-- What you are asked to do --
Using the listing below, count every line that contains the word "expectation"; respond with the count alone.

-- Material provided --
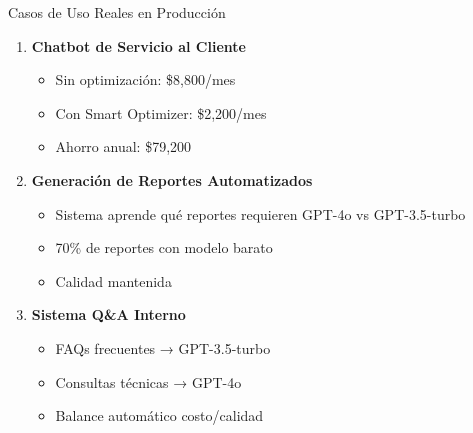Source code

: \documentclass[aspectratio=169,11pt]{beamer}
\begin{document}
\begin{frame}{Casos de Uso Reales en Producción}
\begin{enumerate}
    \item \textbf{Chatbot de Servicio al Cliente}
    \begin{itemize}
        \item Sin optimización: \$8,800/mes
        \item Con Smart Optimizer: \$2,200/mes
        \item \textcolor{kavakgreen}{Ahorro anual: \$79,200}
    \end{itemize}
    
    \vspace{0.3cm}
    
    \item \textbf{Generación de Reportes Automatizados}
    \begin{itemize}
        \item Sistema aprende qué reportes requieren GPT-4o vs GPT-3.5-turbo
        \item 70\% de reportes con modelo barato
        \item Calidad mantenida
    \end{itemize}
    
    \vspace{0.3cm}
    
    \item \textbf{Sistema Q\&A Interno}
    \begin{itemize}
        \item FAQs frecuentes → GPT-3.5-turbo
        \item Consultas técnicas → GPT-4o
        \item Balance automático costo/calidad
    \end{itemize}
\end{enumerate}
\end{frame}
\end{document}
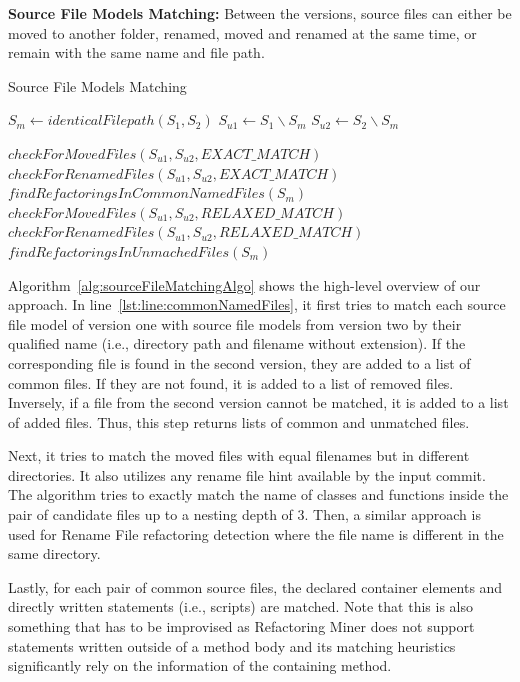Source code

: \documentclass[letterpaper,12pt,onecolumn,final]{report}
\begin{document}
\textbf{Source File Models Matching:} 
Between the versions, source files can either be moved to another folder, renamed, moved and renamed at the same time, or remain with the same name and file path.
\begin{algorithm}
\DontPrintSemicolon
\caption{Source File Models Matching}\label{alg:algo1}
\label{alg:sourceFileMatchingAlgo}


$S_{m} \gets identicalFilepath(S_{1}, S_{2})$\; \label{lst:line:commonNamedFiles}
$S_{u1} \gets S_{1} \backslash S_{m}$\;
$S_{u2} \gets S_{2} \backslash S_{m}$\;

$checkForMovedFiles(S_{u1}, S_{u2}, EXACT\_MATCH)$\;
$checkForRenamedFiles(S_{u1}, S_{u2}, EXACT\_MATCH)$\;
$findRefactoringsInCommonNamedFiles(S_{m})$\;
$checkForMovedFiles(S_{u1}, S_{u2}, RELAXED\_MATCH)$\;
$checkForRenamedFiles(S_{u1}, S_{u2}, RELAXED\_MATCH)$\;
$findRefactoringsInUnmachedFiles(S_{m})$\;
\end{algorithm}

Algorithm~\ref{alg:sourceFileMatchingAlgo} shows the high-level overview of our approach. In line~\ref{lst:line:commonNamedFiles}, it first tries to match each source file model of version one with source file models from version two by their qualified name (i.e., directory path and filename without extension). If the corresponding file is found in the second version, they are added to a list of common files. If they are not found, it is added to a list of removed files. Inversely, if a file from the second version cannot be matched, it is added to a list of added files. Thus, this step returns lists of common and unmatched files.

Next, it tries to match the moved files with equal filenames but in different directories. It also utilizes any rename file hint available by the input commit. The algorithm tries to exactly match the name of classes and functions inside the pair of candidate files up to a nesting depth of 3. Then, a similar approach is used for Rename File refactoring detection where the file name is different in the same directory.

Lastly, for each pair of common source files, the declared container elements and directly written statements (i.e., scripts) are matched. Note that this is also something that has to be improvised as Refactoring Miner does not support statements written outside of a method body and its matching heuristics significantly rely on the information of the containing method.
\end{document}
* * *
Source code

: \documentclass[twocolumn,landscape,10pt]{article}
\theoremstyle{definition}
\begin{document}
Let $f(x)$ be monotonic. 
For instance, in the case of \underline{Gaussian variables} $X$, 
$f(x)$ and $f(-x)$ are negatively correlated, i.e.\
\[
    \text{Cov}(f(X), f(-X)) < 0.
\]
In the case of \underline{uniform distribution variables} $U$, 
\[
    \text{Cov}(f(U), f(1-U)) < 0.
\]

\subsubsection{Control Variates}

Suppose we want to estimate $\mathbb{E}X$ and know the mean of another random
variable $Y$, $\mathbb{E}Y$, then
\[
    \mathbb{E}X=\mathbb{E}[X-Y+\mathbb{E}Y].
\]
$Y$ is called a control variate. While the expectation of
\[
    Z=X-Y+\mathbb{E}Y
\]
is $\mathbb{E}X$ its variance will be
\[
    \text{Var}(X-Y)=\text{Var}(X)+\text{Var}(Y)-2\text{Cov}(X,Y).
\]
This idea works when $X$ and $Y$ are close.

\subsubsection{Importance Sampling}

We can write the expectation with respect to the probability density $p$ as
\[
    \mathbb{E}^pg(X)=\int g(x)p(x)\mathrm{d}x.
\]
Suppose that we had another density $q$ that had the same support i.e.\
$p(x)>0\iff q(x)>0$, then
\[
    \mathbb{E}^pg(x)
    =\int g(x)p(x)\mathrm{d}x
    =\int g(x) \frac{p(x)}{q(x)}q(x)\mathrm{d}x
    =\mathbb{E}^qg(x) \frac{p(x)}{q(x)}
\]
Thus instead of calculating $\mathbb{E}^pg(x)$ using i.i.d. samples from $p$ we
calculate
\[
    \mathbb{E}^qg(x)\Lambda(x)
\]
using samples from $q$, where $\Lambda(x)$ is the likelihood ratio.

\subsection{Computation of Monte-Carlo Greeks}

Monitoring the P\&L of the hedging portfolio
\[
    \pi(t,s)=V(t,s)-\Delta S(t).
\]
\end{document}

-- Final answer --
2